Federal law—specifically, Title VII of the Civil Rights Act of 1964—prohibits employers from discriminating against employees based on a number of protected characteristics, including sex, race, national origin, and religion.

One major open question, however, is whether Title VII prohibits employers from discriminating based on sexual orientation. For example, if a job candidate is openly gay, can the employee refuse to hire that person because of his sexual orientation without violating federal law?

The Supreme Court has never spoken on the issue.

On April 4, however, the U.S. Court of Appeals for the Seventh Circuit ruled that employers cannot discriminate based on sexual orientation. Hively v. Ivy Tech Community College of Indiana, No. 15-1720 (7th Cir. 2017).

This is an important decision for a few reasons.

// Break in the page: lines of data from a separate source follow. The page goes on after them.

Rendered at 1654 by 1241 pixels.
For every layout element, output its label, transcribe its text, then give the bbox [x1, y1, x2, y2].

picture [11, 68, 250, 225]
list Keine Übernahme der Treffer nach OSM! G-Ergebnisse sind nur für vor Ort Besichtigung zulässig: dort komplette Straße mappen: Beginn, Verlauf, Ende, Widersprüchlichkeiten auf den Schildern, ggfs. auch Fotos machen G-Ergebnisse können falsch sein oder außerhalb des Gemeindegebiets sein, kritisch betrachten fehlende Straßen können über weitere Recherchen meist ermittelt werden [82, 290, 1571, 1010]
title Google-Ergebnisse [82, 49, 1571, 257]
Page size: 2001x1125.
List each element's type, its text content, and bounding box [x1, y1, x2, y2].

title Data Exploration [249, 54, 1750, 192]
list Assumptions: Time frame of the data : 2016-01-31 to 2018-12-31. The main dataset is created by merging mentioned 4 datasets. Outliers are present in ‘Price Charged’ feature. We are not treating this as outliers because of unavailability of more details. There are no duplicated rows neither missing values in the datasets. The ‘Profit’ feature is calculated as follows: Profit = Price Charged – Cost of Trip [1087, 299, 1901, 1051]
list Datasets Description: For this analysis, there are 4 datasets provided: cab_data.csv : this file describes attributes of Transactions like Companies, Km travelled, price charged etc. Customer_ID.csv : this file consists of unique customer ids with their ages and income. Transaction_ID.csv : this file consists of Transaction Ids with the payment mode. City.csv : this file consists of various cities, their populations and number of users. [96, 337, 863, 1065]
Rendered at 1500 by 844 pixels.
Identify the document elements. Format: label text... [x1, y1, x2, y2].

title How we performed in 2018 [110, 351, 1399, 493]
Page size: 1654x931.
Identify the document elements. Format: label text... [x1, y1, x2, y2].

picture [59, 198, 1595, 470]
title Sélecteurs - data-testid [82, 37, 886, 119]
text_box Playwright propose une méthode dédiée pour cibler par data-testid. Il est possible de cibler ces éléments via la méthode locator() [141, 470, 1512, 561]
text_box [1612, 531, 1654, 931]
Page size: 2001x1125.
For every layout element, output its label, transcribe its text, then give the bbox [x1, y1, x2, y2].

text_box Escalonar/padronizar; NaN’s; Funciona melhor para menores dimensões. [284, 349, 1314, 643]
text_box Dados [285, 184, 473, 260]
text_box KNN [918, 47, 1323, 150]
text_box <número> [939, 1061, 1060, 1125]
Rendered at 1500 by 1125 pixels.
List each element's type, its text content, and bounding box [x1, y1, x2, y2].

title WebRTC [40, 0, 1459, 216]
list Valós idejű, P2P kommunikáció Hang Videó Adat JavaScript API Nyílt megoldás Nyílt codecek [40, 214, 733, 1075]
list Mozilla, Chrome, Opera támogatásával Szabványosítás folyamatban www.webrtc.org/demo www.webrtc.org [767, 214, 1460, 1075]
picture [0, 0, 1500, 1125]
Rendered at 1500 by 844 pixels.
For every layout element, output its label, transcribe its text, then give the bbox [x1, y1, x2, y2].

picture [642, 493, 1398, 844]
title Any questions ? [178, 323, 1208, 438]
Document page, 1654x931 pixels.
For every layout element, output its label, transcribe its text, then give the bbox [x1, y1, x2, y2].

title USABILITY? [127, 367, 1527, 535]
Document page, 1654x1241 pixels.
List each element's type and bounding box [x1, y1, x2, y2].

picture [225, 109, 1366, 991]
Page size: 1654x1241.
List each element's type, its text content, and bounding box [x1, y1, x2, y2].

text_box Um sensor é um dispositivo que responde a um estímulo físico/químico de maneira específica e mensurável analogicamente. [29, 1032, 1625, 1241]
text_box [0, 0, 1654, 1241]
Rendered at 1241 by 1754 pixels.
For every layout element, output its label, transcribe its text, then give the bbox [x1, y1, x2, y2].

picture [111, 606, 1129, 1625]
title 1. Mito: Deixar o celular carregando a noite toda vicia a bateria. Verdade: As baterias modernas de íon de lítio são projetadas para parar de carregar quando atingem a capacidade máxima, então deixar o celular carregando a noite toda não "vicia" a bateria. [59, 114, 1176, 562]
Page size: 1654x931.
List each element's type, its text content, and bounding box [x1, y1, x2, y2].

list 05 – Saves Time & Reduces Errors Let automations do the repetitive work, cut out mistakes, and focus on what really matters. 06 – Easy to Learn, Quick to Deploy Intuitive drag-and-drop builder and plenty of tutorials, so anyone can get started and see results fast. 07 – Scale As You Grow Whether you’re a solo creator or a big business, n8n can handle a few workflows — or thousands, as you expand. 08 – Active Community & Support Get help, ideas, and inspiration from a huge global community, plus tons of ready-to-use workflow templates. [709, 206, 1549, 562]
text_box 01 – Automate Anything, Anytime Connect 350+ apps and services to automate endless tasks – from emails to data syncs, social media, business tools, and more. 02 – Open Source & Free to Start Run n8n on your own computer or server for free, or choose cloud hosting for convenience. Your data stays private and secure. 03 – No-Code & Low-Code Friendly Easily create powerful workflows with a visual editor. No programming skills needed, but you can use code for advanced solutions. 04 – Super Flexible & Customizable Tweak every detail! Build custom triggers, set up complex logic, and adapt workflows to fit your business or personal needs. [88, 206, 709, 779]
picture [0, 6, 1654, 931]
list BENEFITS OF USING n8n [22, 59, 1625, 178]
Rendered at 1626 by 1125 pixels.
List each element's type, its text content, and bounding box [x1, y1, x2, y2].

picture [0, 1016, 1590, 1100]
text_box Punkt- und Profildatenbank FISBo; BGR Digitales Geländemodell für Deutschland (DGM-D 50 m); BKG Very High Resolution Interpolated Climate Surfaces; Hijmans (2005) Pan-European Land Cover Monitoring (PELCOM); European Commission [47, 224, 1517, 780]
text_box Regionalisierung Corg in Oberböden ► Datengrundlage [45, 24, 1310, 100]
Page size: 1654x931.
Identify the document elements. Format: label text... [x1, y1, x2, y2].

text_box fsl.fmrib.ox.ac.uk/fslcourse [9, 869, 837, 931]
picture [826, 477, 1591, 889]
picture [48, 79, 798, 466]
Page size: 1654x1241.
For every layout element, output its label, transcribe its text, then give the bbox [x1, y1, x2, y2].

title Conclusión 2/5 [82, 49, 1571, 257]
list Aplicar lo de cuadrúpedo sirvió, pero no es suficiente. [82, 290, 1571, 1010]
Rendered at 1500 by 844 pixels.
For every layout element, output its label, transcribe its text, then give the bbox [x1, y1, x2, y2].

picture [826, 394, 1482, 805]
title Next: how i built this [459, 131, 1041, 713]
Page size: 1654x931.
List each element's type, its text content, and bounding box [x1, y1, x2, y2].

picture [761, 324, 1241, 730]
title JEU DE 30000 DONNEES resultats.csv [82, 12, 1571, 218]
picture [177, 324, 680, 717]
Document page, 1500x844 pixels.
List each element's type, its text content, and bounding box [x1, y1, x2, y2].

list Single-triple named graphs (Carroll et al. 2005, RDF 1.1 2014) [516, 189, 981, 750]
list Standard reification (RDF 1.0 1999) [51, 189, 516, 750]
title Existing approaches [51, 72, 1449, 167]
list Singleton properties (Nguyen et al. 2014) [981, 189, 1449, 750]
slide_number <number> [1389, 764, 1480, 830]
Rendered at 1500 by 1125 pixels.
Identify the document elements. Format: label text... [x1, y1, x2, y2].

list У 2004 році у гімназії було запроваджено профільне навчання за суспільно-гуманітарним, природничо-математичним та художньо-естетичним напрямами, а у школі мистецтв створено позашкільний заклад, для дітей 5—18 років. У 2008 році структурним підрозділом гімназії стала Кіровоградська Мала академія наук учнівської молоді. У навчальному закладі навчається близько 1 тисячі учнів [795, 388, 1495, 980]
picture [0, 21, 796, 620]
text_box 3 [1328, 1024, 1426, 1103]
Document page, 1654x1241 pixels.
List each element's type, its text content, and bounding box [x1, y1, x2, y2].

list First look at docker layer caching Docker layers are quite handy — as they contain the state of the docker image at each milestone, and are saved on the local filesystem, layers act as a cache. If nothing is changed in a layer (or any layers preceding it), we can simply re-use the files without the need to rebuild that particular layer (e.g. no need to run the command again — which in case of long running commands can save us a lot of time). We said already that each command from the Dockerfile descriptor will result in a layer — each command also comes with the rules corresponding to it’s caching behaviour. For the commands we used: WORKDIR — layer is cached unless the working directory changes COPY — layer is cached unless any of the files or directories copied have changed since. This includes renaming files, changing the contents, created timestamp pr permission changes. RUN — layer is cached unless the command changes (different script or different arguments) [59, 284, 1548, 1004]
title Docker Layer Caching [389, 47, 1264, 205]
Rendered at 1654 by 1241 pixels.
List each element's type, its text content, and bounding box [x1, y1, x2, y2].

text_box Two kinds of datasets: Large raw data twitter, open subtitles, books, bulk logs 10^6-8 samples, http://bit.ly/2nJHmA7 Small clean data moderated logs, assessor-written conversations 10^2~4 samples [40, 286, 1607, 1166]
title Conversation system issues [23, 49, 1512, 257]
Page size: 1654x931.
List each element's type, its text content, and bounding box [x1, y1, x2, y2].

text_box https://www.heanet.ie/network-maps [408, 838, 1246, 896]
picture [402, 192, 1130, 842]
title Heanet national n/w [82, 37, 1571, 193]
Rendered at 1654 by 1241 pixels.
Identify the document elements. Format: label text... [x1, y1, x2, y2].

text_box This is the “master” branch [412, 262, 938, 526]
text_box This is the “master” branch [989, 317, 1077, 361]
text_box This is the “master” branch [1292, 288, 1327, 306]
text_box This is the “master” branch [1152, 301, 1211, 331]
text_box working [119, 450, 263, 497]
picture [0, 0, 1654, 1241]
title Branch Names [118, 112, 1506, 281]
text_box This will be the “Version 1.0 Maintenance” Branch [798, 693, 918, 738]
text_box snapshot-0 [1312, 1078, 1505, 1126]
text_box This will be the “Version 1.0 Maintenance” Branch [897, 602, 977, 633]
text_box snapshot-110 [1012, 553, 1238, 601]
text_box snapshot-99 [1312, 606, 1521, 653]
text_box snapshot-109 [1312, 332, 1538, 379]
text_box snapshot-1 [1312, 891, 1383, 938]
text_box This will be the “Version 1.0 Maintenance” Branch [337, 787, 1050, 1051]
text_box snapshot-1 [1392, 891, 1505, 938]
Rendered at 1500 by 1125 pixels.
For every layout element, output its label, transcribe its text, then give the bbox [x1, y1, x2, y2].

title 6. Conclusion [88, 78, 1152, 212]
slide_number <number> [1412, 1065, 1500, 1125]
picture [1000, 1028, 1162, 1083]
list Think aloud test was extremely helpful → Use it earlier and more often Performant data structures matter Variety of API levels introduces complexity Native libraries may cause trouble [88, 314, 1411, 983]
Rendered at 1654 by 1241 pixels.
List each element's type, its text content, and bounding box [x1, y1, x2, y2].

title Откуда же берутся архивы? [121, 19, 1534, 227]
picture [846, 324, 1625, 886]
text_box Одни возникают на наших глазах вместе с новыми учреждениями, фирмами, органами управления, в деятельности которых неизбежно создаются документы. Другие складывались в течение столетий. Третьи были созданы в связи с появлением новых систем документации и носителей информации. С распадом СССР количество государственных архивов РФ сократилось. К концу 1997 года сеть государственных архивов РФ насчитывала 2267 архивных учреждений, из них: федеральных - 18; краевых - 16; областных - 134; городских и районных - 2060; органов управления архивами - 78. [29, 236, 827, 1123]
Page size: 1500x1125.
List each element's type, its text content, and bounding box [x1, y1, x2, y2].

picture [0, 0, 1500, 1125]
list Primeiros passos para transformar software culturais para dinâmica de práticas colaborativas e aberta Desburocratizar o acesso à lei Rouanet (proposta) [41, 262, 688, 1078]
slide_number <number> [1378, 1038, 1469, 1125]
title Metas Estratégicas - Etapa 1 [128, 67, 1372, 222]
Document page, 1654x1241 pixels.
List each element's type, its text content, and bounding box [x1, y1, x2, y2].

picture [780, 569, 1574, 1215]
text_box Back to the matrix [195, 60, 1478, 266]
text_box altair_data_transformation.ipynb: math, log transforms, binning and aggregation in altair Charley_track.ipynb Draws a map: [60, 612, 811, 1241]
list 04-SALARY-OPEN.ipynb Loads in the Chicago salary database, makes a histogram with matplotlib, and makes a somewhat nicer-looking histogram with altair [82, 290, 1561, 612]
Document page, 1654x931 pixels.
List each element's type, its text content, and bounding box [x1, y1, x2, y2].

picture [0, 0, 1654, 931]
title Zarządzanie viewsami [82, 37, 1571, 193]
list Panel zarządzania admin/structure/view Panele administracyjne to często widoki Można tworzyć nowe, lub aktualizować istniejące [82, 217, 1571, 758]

First, the Seventh Circuit has now become the first federal court of appeals to hold that Title VII prohibits this kind of discrimination.

Second, the Seventh Circuit heard the case en banc, meaning that all the judges on the court, not just a selected panel of three, decided the case.

Third, a number of judges on the Seventh Circuit, including Judge Richard Posner, are well-respected jurists with wide-ranging influence. When they speak, lawyers—and other judges—listen.

So what was the Hively case all about, and why did the court rule this way?

Kimberly Hively, the plaintiff in the case, is openly lesbian. She taught part time at Ivy Tech, and applied for full-time jobs six times. Then, the school didn’t renew her part-time appointment. She sued, claiming that the school had blocked her from employment based on her sexual orientation. But the trial court dismissed her case, holding that Title VII did not prohibit this kind of discrimination.

On appeal, after a three-judge panel ruled in favor of Ivy Tech, the Seventh Circuit issued its en banc decision, reversing the judgment and allowing Hively to proceed with her case.

Judge Diane Wood wrote the majority opinion for the en banc court. To answer whether Title VII protected Hively against discrimination based on sexual orientation, Judge Wood started with the language of Title VII, which prohibits discrimination based on “sex.” This language applied to Hively’s claim, said Judge Wood, because sexual orientation discrimination is discrimination based on sex. When an employer makes a job decision based on the fact that a woman is dating a woman, it is making a decision “purely and simply based on sex.”

To reach this outcome, Judge Wood had to deal with a number of obstacles.

First, she had to reject years of precedent from her court and other courts of appeals.

Second, she had to address the legislative history and understanding of Congress. She acknowledged that when Congress passed Title VII, it “may not have realized or understood the full scope of the words it chose.” But the fact that Congress didn’t anticipate the law applying this way “cannot stand in the way of the provisions of the law that are on the books.”

Other judges, including Judge Posner, wrote opinions as well.

Judge Posner’s opinion, in particular, is an interesting read about how judges interpret statutes. In Judge Posner’s view, when Congress passed Title VII, “sex” discrimination didn’t mean discrimination based on sexual orientation. But now, the statute needs an “interpretation that will update it to the present.”

Judge Posner’s approach, of course, runs counter to the views of diehard “originalists” like Justice Clarence Thomas, who would say that judges don’t have the power to “update” the “interpretation” of laws passed by Congress.

Indeed, that’s the approach that Judge Diane Sykes took in her dissent: she said that neither Judge Wood nor Judge Posner had been “faithful to the statutory text, read fairly, as a reasonable person would have understood it when it was adopted.”

Given the split between the Seventh Circuit and the other courts of appeals, this case is a likely one for Supreme Court review. And Judge Neil Gorsuch—whose nomination to the Court is still pending—could be a critical vote. His public comments signal that he is likely to adopt Judge Sykes’s approach, deciding that because a reasonable person wouldn’t have thought in 1964 that Title VII protected against this kind of discrimination, the law can’t be read that way in 2017.